* INSTRUCTIONS TO FOLLOW
Transcribe each entry below exactly. Pictures do not go in the copy.

* Page-level text extractions
* * * * * * *
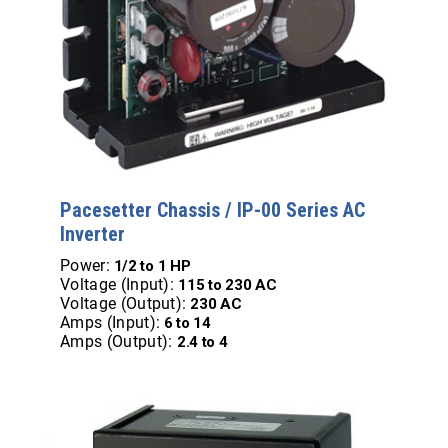
Pacesetter Chassis / IP-00 Series AC
Inverter
Power:
1/2 to 1 HP
Voltage (Input):
115 to 230 AC
Voltage (Output):
230 AC
Amps (Input):
6 to 14
Amps (Output):
2.4 to 4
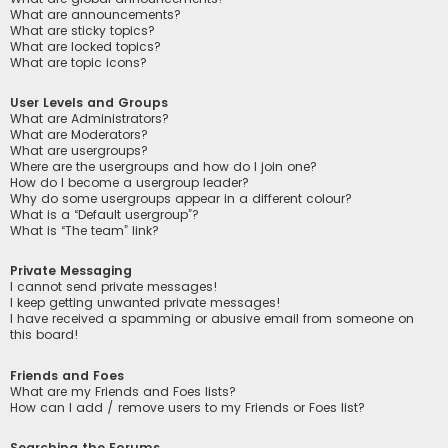
What are announcements?
What are sticky topics?
What are locked topics?
What are topic icons?
User Levels and Groups
What are Administrators?
What are Moderators?
What are usergroups?
Where are the usergroups and how do I join one?
How do I become a usergroup leader?
Why do some usergroups appear in a different colour?
What is a “Default usergroup”?
What is “The team” link?
Private Messaging
I cannot send private messages!
I keep getting unwanted private messages!
I have received a spamming or abusive email from someone on
this board!
Friends and Foes
What are my Friends and Foes lists?
How can I add / remove users to my Friends or Foes list?
Searching the Forums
* * * * * * *
* SOLUTION TO THIS EXERCISE
Pacesetter Chassis / IP-00 Series AC
Inverter
Power:
1/2 to 1 HP
Voltage (Input):
115 to 230 AC
Voltage (Output):
230 AC
Amps (Input):
6 to 14
Amps (Output):
2.4 to 4
What are announcements?
What are sticky topics?
What are locked topics?
What are topic icons?
User Levels and Groups
What are Administrators?
What are Moderators?
What are usergroups?
Where are the usergroups and how do I join one?
How do I become a usergroup leader?
Why do some usergroups appear in a different colour?
What is a “Default usergroup”?
What is “The team” link?
Private Messaging
I cannot send private messages!
I keep getting unwanted private messages!
I have received a spamming or abusive email from someone on
this board!
Friends and Foes
What are my Friends and Foes lists?
How can I add / remove users to my Friends or Foes list?
Searching the Forums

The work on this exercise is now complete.